Conventional Treatment

IBS is a chronic condition that needs long-term care. The economic impact of IBS is also significant. Studies suggest that it accounts for high medical costs and indirect expenses, including excessive absenteeism from work/school and increased rates of physician visits. Treatment of IBS includes lifestyle and food style changes, medications, and counseling.

As the causes of irritable bowel syndrome are still unidentified, conventional treatment of IBS usually focuses on the relief of symptoms using medications. A number of different medicines can help prevent the predominant set of symptoms from interfering with a patient's daily activities. These include:

1. Antispasmodics, such as dicyclomine (Bentyl), hyoscyamine (Levsin), and mebeverine (Colofac), help ease colon muscle spasms and relieve abdominal (stomach) pain. However, these medications are often prescribed for IBS patients have bouts of diarrhea, but not for people coping with constipation. Studies suggest antispasmodics may worsen symptoms of constipation and may cause other complications.

2. Antimotility agents, such as diphenoxylate (Lomotil) and loperamide (Imodium), can help relieve diarrhea. Although a number of antimotility medicines are available in the market, but, for IBS, loperamide is the highly recommended of all due to its low side effects. Loperamide works by slowing the bowel movements through the large intestine. This action slackens the frequency of stool passing and allows more time to improve stool consistency.

3. Fiber supplements, such as methylcellulose (Citrucel) or psyllium (Metamucil), help relieve constipation if associated with IBS symptoms. They help move stools through the intestines and improve bowel movement. Physicians often recommend them when increasing dietary fiber is unsuccessful.

4. Osmotic laxatives, such as lactulose, polyethylene glycol, or milk of magnesia, may be prescribed if fiber supplements don't help lessen constipation associated with IBS symptoms. Laxatives work in different ways. They make the stools softer by increasing intestinal fluid, so that stools can pass out more easily. However, it is reported that laxatives may cause an obstruction in the GI tract. Therefore, people with IBS-related constipation should consume plenty of fluids while taking an osmotic laxative.

5. Antidepressants, such as selective serotonin reuptake inhibitors (SSRIs) and tricyclic antidepressants (TCAs), have been reported to relieve stomach pain and cramping with low doses. Although a higher incidence of psychological disorders, such as depression and anxiety, is often found in people with IBS, but these medications can be used in IBS patients without mental illnesses, as they can provide pharmacological effects independent of any antidepressant effect. Antidepressants are often prescribed if persistent IBS symptoms have not been relieved by other medications.

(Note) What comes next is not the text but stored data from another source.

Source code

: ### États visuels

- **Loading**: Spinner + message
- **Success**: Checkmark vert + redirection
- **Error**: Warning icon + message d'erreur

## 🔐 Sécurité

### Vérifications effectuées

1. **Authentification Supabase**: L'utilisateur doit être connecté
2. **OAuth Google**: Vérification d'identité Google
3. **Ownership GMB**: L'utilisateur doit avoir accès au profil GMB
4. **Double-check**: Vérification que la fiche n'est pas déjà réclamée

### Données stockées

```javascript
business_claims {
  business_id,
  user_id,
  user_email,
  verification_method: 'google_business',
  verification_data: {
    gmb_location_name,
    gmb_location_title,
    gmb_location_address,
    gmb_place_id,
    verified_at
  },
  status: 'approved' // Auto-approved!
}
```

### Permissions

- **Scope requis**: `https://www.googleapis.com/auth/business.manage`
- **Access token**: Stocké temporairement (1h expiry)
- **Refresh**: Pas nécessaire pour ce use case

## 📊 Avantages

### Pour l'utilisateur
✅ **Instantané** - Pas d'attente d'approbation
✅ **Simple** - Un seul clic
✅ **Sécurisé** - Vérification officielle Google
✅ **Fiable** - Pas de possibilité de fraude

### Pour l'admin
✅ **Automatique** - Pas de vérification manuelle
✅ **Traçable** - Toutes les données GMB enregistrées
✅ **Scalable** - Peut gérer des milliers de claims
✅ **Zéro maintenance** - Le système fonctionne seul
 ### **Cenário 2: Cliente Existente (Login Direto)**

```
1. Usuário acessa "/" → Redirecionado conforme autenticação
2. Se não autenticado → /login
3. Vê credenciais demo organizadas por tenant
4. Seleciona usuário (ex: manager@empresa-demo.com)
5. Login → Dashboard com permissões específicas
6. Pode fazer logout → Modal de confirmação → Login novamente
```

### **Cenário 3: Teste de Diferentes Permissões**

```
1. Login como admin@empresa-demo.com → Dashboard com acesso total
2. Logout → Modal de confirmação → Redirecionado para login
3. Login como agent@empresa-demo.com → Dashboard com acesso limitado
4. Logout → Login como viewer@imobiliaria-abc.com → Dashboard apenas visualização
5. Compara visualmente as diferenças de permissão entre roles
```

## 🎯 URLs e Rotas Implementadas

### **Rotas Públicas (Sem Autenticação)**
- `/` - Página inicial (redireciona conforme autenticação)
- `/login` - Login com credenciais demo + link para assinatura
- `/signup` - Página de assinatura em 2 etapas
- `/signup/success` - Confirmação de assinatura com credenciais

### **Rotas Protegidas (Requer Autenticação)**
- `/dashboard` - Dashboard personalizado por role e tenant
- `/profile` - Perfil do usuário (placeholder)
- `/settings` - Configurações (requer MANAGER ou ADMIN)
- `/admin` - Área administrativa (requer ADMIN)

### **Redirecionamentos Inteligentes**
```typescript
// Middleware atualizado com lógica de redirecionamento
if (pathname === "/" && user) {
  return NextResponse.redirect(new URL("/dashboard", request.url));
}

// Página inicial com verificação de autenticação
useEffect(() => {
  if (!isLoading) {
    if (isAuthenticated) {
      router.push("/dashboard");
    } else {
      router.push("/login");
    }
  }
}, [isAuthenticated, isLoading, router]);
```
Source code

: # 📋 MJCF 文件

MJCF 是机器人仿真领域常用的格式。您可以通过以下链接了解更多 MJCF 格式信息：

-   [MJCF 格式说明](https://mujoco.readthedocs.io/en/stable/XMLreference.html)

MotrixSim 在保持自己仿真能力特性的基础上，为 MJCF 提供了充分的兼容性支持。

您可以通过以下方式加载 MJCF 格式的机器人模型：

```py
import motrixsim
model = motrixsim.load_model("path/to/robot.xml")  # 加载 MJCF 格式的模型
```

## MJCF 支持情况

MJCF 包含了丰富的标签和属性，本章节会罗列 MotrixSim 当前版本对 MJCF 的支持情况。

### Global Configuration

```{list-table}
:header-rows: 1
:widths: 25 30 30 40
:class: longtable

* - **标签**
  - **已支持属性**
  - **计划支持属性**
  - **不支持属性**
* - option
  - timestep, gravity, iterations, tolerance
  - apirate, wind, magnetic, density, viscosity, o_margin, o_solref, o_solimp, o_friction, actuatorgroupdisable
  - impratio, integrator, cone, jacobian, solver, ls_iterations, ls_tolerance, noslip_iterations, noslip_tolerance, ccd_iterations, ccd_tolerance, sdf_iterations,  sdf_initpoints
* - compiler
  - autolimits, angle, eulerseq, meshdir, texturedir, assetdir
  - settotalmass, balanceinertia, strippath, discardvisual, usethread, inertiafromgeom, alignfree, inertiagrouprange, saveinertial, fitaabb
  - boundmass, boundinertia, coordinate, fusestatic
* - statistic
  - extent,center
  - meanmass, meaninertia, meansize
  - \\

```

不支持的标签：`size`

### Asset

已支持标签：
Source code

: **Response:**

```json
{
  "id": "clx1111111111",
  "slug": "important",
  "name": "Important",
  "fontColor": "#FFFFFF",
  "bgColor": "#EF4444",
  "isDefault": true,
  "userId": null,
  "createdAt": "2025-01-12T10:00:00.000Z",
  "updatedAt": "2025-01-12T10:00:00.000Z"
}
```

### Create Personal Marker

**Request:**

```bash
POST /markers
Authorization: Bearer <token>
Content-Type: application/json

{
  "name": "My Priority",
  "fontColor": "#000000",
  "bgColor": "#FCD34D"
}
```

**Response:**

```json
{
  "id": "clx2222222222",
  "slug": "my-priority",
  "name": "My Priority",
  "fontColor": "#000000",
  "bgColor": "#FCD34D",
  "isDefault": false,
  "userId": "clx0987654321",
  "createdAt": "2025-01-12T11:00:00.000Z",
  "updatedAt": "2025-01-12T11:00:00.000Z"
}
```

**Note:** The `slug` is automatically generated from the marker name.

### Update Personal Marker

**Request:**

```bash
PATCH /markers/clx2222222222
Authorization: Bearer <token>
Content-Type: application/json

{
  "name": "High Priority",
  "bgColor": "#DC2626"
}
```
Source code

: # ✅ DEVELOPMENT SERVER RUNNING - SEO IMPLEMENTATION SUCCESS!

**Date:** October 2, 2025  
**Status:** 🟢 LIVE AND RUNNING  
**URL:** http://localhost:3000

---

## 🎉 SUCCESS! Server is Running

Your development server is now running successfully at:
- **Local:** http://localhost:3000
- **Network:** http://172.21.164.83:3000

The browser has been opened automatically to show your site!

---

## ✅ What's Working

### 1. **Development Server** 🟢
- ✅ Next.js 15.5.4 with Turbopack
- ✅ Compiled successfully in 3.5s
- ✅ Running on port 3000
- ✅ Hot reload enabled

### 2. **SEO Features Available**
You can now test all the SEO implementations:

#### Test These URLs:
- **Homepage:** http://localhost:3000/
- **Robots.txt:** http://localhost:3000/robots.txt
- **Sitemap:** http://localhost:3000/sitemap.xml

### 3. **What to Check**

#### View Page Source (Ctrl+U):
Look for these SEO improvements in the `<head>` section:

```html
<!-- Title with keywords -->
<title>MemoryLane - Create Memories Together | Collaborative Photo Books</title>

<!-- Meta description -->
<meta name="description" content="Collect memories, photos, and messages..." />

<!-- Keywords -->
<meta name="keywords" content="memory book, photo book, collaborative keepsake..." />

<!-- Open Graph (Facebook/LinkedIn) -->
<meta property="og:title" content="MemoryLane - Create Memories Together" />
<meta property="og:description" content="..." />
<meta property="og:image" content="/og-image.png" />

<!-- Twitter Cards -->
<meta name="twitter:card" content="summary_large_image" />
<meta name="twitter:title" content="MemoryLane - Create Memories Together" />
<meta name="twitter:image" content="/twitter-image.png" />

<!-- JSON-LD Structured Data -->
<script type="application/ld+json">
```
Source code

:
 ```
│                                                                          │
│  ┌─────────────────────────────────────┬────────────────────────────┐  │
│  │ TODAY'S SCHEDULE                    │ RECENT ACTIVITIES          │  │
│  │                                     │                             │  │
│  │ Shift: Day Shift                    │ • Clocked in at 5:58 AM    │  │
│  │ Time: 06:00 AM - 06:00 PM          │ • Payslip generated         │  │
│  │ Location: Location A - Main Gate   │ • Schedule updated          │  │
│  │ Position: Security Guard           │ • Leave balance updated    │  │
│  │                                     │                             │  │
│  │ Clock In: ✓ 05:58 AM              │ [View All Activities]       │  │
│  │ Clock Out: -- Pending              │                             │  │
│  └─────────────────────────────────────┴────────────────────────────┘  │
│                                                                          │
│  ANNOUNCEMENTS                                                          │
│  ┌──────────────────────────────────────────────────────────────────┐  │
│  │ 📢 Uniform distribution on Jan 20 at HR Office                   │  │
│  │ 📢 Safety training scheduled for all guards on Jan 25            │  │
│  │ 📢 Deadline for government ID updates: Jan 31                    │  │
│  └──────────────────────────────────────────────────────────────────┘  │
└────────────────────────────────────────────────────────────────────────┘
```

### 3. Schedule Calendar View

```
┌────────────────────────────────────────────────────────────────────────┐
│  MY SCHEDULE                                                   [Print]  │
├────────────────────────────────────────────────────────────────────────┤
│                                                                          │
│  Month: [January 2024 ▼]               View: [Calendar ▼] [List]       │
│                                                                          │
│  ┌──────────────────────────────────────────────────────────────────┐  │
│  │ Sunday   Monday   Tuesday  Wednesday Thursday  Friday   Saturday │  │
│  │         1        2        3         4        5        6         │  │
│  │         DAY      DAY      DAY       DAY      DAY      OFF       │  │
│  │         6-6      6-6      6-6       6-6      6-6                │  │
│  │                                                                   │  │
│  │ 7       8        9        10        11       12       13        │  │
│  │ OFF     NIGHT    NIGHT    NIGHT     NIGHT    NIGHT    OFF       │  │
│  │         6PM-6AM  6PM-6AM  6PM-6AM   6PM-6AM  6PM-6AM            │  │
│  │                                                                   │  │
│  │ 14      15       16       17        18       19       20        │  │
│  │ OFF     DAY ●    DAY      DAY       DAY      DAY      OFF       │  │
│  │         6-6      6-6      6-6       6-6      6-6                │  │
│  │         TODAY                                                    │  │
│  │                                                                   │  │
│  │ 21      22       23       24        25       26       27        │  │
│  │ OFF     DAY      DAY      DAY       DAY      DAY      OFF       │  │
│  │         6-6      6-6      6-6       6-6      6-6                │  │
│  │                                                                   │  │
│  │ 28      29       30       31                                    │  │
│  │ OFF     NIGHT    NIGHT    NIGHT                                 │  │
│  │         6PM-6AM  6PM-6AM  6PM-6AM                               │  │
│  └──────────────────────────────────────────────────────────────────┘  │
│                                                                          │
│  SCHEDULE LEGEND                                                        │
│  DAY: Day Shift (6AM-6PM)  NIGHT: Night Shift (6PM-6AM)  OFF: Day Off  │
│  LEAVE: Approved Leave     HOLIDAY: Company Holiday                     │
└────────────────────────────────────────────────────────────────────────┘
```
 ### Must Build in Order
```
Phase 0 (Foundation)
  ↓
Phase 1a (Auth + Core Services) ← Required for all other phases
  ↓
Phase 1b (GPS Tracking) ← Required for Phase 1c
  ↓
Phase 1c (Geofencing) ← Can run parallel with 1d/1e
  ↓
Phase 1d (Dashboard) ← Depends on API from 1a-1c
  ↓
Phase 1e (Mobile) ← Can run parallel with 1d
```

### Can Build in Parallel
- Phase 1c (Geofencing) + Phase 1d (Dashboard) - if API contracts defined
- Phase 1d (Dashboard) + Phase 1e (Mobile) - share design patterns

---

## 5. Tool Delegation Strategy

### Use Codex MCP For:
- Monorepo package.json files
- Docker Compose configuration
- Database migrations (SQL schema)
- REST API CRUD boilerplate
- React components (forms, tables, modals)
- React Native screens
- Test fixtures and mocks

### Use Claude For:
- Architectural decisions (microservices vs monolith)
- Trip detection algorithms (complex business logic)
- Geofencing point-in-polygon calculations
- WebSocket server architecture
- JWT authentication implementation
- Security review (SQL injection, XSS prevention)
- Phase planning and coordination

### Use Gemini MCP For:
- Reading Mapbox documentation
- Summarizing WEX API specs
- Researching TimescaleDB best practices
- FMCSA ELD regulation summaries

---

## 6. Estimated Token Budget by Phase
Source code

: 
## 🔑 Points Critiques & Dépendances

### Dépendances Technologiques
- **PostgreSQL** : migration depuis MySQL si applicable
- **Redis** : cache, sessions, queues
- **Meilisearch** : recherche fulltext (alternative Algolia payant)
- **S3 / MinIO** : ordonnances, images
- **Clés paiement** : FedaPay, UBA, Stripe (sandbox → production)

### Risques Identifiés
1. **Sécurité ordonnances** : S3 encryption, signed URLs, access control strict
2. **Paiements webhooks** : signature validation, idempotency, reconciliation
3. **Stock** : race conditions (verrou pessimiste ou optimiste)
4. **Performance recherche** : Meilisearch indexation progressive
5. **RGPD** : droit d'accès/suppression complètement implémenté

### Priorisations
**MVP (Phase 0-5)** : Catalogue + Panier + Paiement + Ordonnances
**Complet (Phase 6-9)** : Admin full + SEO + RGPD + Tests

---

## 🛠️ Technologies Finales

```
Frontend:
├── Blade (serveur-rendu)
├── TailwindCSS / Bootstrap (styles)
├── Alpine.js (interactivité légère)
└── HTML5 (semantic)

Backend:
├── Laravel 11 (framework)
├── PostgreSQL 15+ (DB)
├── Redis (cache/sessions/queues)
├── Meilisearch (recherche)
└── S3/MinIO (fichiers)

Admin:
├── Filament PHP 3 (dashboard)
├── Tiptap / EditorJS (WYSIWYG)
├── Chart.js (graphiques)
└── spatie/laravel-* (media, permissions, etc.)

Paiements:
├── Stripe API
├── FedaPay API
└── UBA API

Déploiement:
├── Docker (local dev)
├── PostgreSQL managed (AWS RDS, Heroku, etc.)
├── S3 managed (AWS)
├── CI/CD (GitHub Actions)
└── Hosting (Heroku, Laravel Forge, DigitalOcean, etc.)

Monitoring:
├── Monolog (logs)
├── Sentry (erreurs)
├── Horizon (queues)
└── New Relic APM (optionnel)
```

Low doses of TCAs, such as imipramine and amitriptyline, have shown to work best when abdominal pain and diarrhea are the main symptoms. However, TCAs are not advised for IBS patients who have bouts of constipation, because they may worsen constipation. SSRIs, such as fluoxetine and paroxetine, are occasionally used for IBS. They can help reduce pain and bloating sensations as well as facilitate intestinal transport and secretions. Studies suggest SSRIs are better for patients with IBS associated constipation and depression.

6. Rifaximin, a semisynthetic antibiotic derived from rifamycin, is occasionally prescribed for IBS patients to eliminate intestinal bacteria and reduce abdominal bloating. This drug is used in IBS treatment because of its poor oral bioavailability. After oral intake, only a little of the drug is absorbed into the blood and most of the drug stays in the gut. Experts believe rifaximin may help relieve symptoms of diarrhea in an IBS patient if there is an overgrowth of bacteria in the intestine.